Four screws keep the name plates of our 76 new state legislators in place.

That mundane fact, U.S. Rep. Neil Abercrombie reminds his fellow politicians, is what should keep them humble.

“;I learned on Day One, the name slides into the door bracket and the name can slide right out; nobody is there forever,”; Abercrombie is fond of saying.

This is how we limit terms - not with a law, but with a ballot.

For instance, look at the state's Millennium class, the lawmakers either elected or re-elected in 2000 to start work in January 2001.

Of the 51 in the House, 35 have left. Two moved to the state Senate, one to the City Council and another to the Board of Education. One was convicted of federal tax fraud and another of molesting a woman sleeping on an airplane.

The state Senate lost 12 of its 25 members from the class of 2001. Of those 12, one went to the Council and another died.

  It was the slippage of support, not the passage of time, that did in the 47 out of 76 who are no longer serving. By the way, that is nearly 62 percent of the class of 2000.

Some of those 47 were done in by their own hubris.

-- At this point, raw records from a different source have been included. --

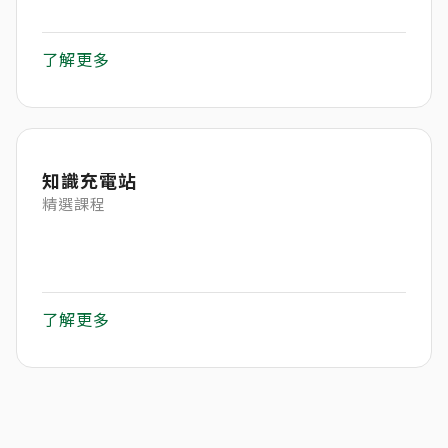
了解更多
知識充電站
精選課程
了解更多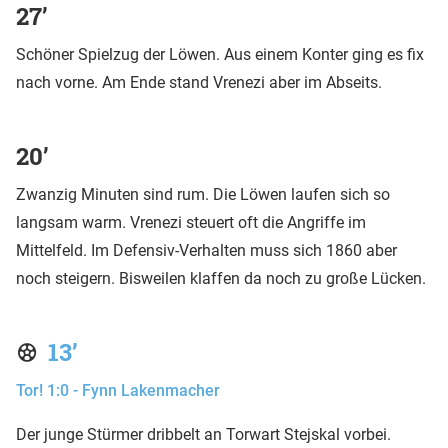
27’
Schöner Spielzug der Löwen. Aus einem Konter ging es fix
nach vorne. Am Ende stand Vrenezi aber im Abseits.
20’
Zwanzig Minuten sind rum. Die Löwen laufen sich so
langsam warm. Vrenezi steuert oft die Angriffe im
Mittelfeld. Im Defensiv-Verhalten muss sich 1860 aber
noch steigern. Bisweilen klaffen da noch zu große Lücken.
13’
Tor! 1:0 - Fynn Lakenmacher
Der junge Stürmer dribbelt an Torwart Stejskal vorbei.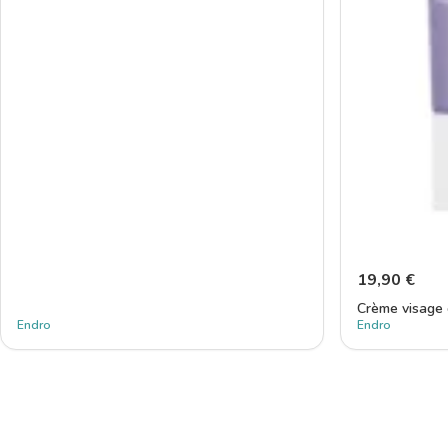
19,90
€
Crème visage 
Endro
Endro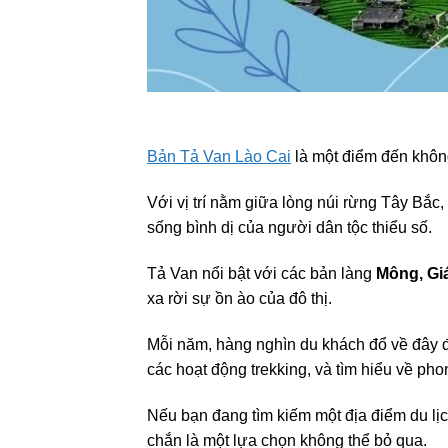
Bản Tả Van Lào Cai
là một điểm đến không
Với vị trí nằm giữa lòng núi rừng Tây Bắc
sống bình dị của người dân tộc thiểu số.
Tả Van nổi bật với các bản làng
Mông, Gi
xa rời sự ồn ào của đô thị.
Mỗi năm, hàng nghìn du khách đổ về đây 
các hoạt động trekking, và tìm hiểu về ph
Nếu bạn đang tìm kiếm một địa điểm du lị
chắn là một lựa chọn không thể bỏ qua.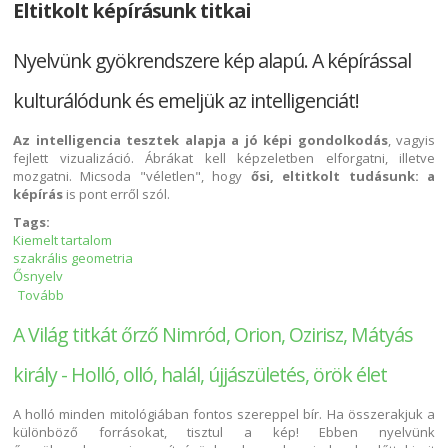
Eltitkolt képírásunk titkai
Nyelvünk gyökrendszere kép alapú. A képírással
kulturálódunk és emeljük az intelligenciát!
Az intelligencia tesztek alapja a jó képi gondolkodás
, vagyis
fejlett vizualizáció. Ábrákat kell képzeletben elforgatni, illetve
mozgatni. Micsoda "véletlen", hogy
ősi, eltitkolt tudásunk: a
képírás
is pont erről szól.
Tags:
Kiemelt tartalom
szakrális geometria
Ősnyelv
Tovább
A képírással kulturálódunk és emeljük az intelligenciát!
tartalommal kapcsolatosan
A Világ titkát őrző Nimród, Orion, Ozirisz, Mátyás
király - Holló, olló, halál, újjászületés, örök élet
A holló minden mitológiában fontos szereppel bír. Ha összerakjuk a
különböző forrásokat, tisztul a kép! Ebben nyelvünk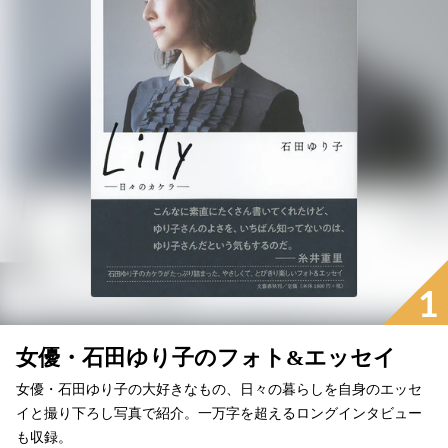
1
女優・石田ゆり子のフォト&エッセイ
女優・石田ゆり子の大好きなもの、日々の暮らしを自身のエッセ
イと撮り下ろし写真で紹介。一万字を超えるロングインタビュー
も収録。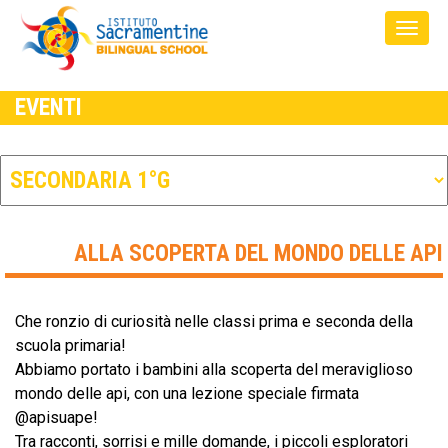
EVENTI
ALLA SCOPERTA DEL MONDO DELLE API
Che ronzio di curiosità nelle classi prima e seconda della
scuola primaria!
Abbiamo portato i bambini alla scoperta del meraviglioso
mondo delle api, con una lezione speciale firmata
@apisuape!
Tra racconti, sorrisi e mille domande, i piccoli esploratori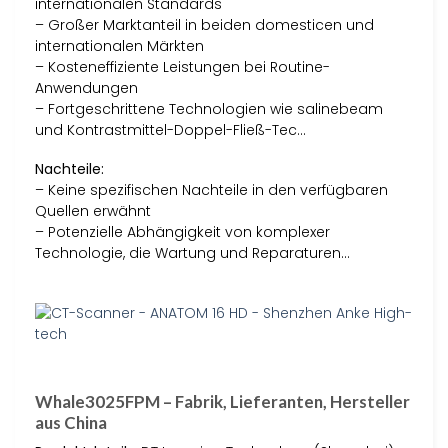
internationalen Standards
– Großer Marktanteil in beiden domesticen und
internationalen Märkten
– Kosteneffiziente Leistungen bei Routine-
Anwendungen
– Fortgeschrittene Technologien wie salinebeam
und Kontrastmittel-Doppel-Fließ-Tec…
Nachteile:
– Keine spezifischen Nachteile in den verfügbaren
Quellen erwähnt
– Potenzielle Abhängigkeit von komplexer
Technologie, die Wartung und Reparaturen…
Whale3025FPM – Fabrik, Lieferanten, Hersteller
aus China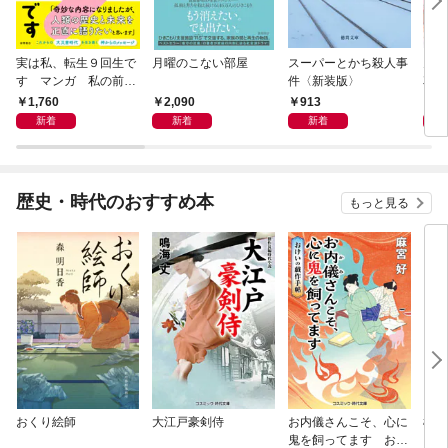
実は私、転生９回生で
月曜のこない部屋
スーパーとかち殺人事
鬼に
す マンガ 私の前世
件〈新装版〉
花嫁
物語
に溺
1,760
2,090
913
8
新着
新着
新着
歴史・時代のおすすめ本
もっと見る
おくり絵師
大江戸豪剣侍
お内儀さんこそ、心に
極道
鬼を飼ってます おけ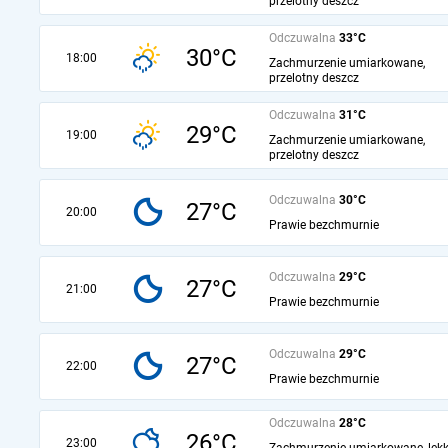
przelotny deszcz
Odczuwalna
33°C
30°C
18:00
Zachmurzenie umiarkowane,
przelotny deszcz
Odczuwalna
31°C
29°C
19:00
Zachmurzenie umiarkowane,
przelotny deszcz
Odczuwalna
30°C
27°C
20:00
Prawie bezchmurnie
Odczuwalna
29°C
27°C
21:00
Prawie bezchmurnie
Odczuwalna
29°C
27°C
22:00
Prawie bezchmurnie
Odczuwalna
28°C
26°C
23:00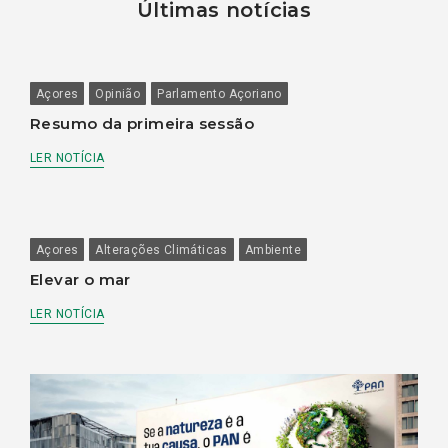
Últimas notícias
Açores
Opinião
Parlamento Açoriano
Resumo da primeira sessão
LER NOTÍCIA
Açores
Alterações Climáticas
Ambiente
Elevar o mar
LER NOTÍCIA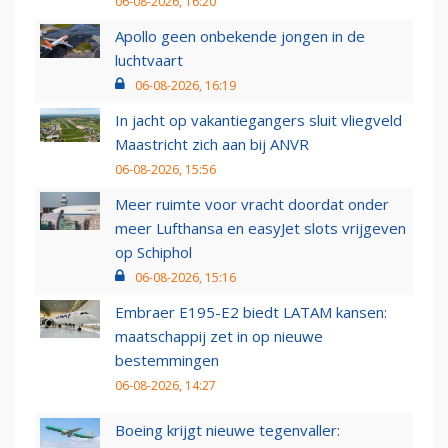
06-08-2026, 16:20
Apollo geen onbekende jongen in de
luchtvaart
06-08-2026, 16:19
In jacht op vakantiegangers sluit vliegveld
Maastricht zich aan bij ANVR
06-08-2026, 15:56
Meer ruimte voor vracht doordat onder
meer Lufthansa en easyJet slots vrijgeven
op Schiphol
06-08-2026, 15:16
Embraer E195-E2 biedt LATAM kansen:
maatschappij zet in op nieuwe
bestemmingen
06-08-2026, 14:27
Boeing krijgt nieuwe tegenvaller: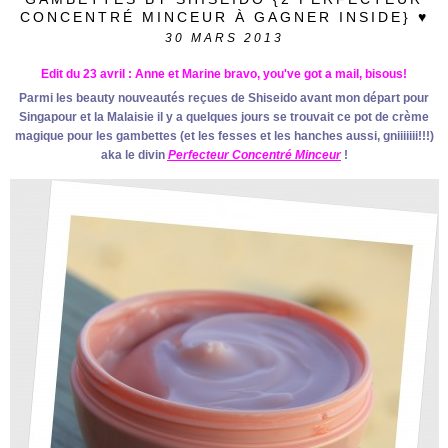
CONCENTRÉ MINCEUR À GAGNER INSIDE} ♥
30
MARS 2013
Edit du 23 avril : Anne et Marine bravo, you've got a mail, bisous!
Parmi les beauty nouveautés reçues de Shiseido avant mon départ pour
Singapour et la Malaisie il y a quelques jours se trouvait ce pot de crème
magique pour les gambettes (et les fesses et les hanches aussi, gniiiiiii!!!)
aka le divin
Perfecteur Concentré Minceur
!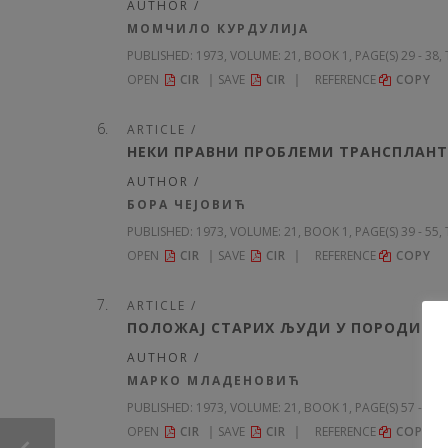
AUTHOR /
МОМЧИЛО КУРДУЛИЈА
PUBLISHED:
1973, VOLUME: 21
, BOOK 1, PAGE(S) 29 - 38
OPEN
CIR
SAVE
CIR
REFERENCE
COPY
ARTICLE /
НЕКИ ПРАВНИ ПРОБЛЕМИ ТРАНСПЛАНТ
AUTHOR /
БОРА ЧЕЈОВИЋ
PUBLISHED:
1973, VOLUME: 21
, BOOK 1, PAGE(S) 39 - 55
OPEN
CIR
SAVE
CIR
REFERENCE
COPY
ARTICLE /
ПОЛОЖАЈ СТАРИХ ЉУДИ У ПОРОДИЦИ
AUTHOR /
МАРКО МЛАДЕНОВИЋ
PUBLISHED:
1973, VOLUME: 21
, BOOK 1, PAGE(S) 57 - 84
OPEN
CIR
SAVE
CIR
REFERENCE
COPY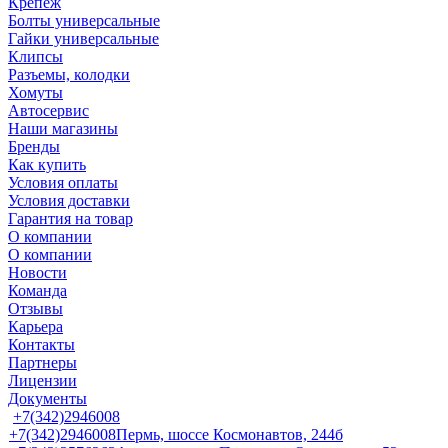
Крепеж
Болты универсальные
Гайки универсальные
Клипсы
Разъемы, колодки
Хомуты
Автосервис
Наши магазины
Бренды
Как купить
Условия оплаты
Условия доставки
Гарантия на товар
О компании
О компании
Новости
Команда
Отзывы
Карьера
Контакты
Партнеры
Лицензии
Документы
+7(342)2946008
+7(342)2946008
Пермь, шоссе Космонавтов, 244б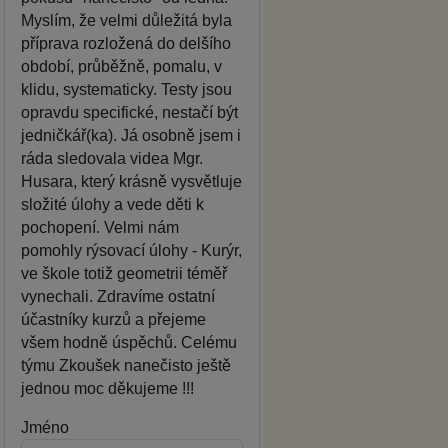
Myslím, že velmi důležitá byla
příprava rozložená do delšího
období, průběžně, pomalu, v
klidu, systematicky. Testy jsou
opravdu specifické, nestačí být
jedničkář(ka). Já osobně jsem i
ráda sledovala videa Mgr.
Husara, který krásně vysvětluje
složité úlohy a vede děti k
pochopení. Velmi nám
pomohly rýsovací úlohy - Kurýr,
ve škole totiž geometrii téměř
vynechali. Zdravíme ostatní
účastníky kurzů a přejeme
všem hodně úspěchů. Celému
týmu Zkoušek nanečisto ještě
jednou moc děkujeme !!!
Jméno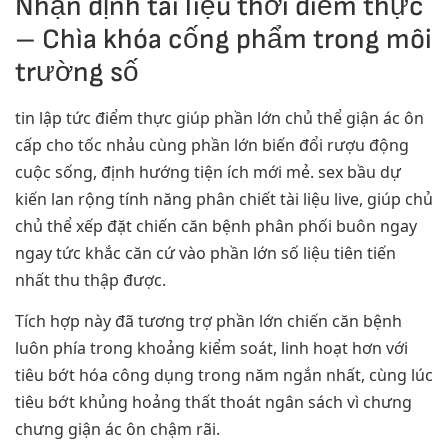
Nhận định tài liệu thời điểm thực
– Chìa khóa cống phẩm trong môi
trường số
tin lập tức điểm thực giúp phần lớn chủ thể giận ác ôn
cấp cho tốc nhảu cùng phần lớn biến đổi rượu động
cuộc sống, định hướng tiện ích mới mẻ. sex bầu dự
kiến lan rộng tính năng phân chiết tài liệu live, giúp chủ
chủ thể xếp đặt chiến căn bệnh phân phối buôn ngay
ngay tức khắc căn cứ vào phần lớn số liệu tiên tiến
nhất thu thập được.
Tích hợp này đã tương trợ phần lớn chiến căn bệnh
luôn phía trong khoảng kiểm soát, linh hoạt hơn với
tiêu bớt hóa công dụng trong năm ngắn nhất, cùng lúc
tiêu bớt khủng hoảng thất thoát ngân sách vì chưng
chưng giận ác ôn chậm rãi.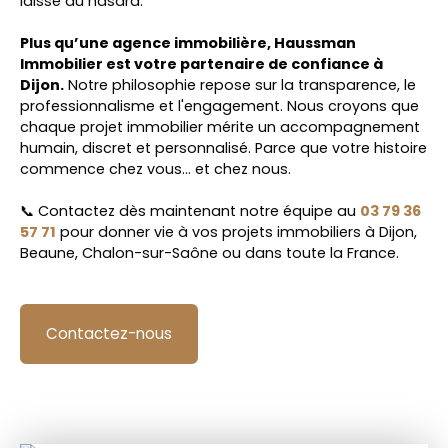
laissé au hasard.
Plus qu’une agence immobilière, Haussman
Immobilier est votre partenaire de confiance à
Dijon.
Notre philosophie repose sur la transparence, le
professionnalisme et l'engagement. Nous croyons que
chaque projet immobilier mérite un accompagnement
humain, discret et personnalisé. Parce que votre histoire
commence chez vous… et chez nous.
📞 Contactez dès maintenant notre équipe au
03 79 36
57 71
pour donner vie à vos projets immobiliers à Dijon,
Beaune, Chalon-sur-Saône ou dans toute la France.
Contactez-nous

The over-confidence that lets politicians think they can always make the jump from one office to another can be fatal.

It starts with the tearful, nostalgic speech on the House or Senate floor at the end of the session as representatives and senators say farewell with visions of mayor, lieutenant governor, governor or county council in front of them, only to find failure at the end of the ballot.

  And there are others who skated or stumbled through investigations and while not locked up, were tarnished enough that voters weren't buying their merchandise anymore.

That 2001 session was also when the state Republican Party woke up with a new, bold and muscular presence in local politics.

There were 19 GOP members in the House and go along with the three GOP senators. Twenty-two out of 76, almost 29 percent, would be the most the Republicans could muster. Today just 10 percent of the Legislature is Republican.

However you count it, Hawaii's new 76 would do well to think about those four little screws on their Capitol doors.